* [Stored dataset items]:

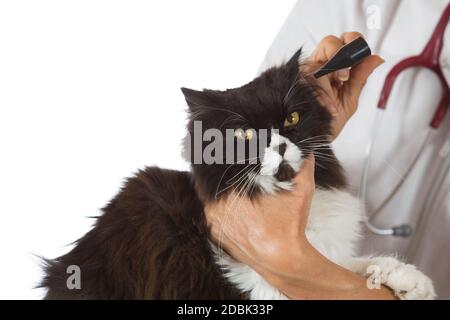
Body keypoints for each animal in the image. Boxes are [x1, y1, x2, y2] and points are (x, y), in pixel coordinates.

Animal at [41, 48, 436, 300]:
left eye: (291, 119)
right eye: (244, 136)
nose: (278, 146)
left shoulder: (324, 258)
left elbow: (361, 266)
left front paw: (411, 284)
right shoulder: (256, 284)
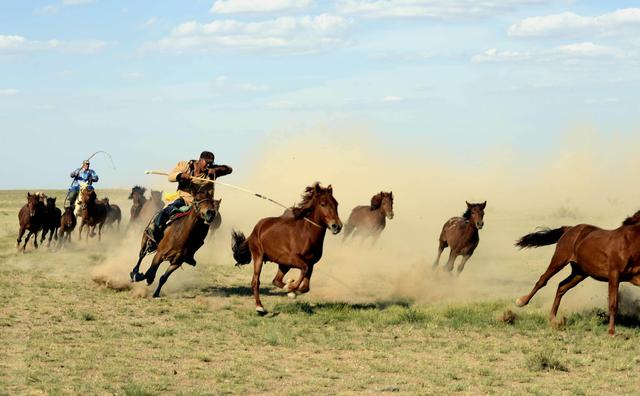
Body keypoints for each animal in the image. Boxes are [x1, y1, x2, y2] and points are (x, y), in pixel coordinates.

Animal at [229, 183, 340, 316]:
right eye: (323, 204)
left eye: (336, 204)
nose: (337, 226)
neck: (305, 234)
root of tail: (255, 230)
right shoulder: (291, 259)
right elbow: (304, 269)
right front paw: (291, 288)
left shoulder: (311, 263)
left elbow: (305, 287)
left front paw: (292, 290)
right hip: (259, 257)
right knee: (255, 281)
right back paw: (260, 307)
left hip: (283, 265)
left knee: (275, 280)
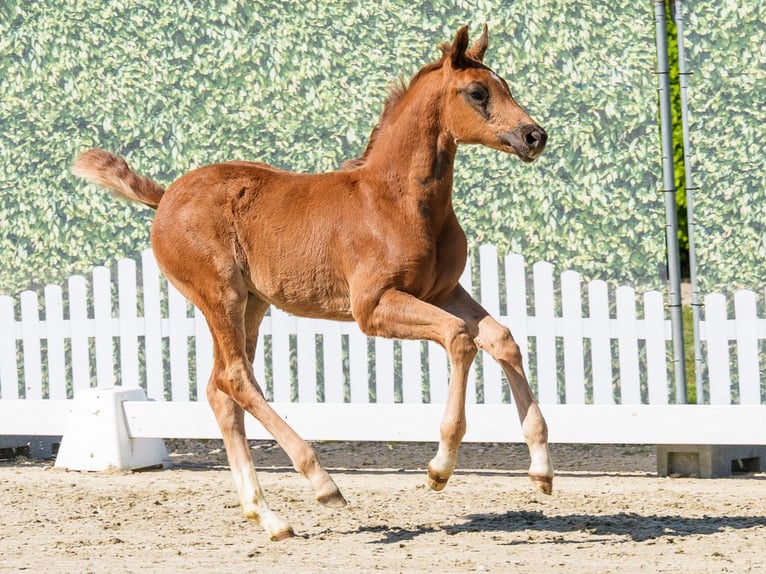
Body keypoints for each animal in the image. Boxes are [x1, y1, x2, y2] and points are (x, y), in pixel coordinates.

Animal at [72, 24, 552, 541]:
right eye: (478, 92)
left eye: (506, 86)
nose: (535, 135)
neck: (398, 200)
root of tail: (164, 198)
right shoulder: (373, 307)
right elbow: (460, 339)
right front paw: (439, 468)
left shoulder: (443, 292)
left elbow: (502, 339)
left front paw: (542, 471)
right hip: (221, 294)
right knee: (236, 378)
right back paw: (322, 483)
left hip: (253, 304)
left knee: (220, 390)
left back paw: (268, 516)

* [Required action]: The answer must consist of every line from the data that contains the word "front".

* [Result of this task]:
left front paw: (411, 284)
right front paw: (291, 288)
left front paw: (292, 290)
right front paw: (439, 468)
left front paw: (542, 471)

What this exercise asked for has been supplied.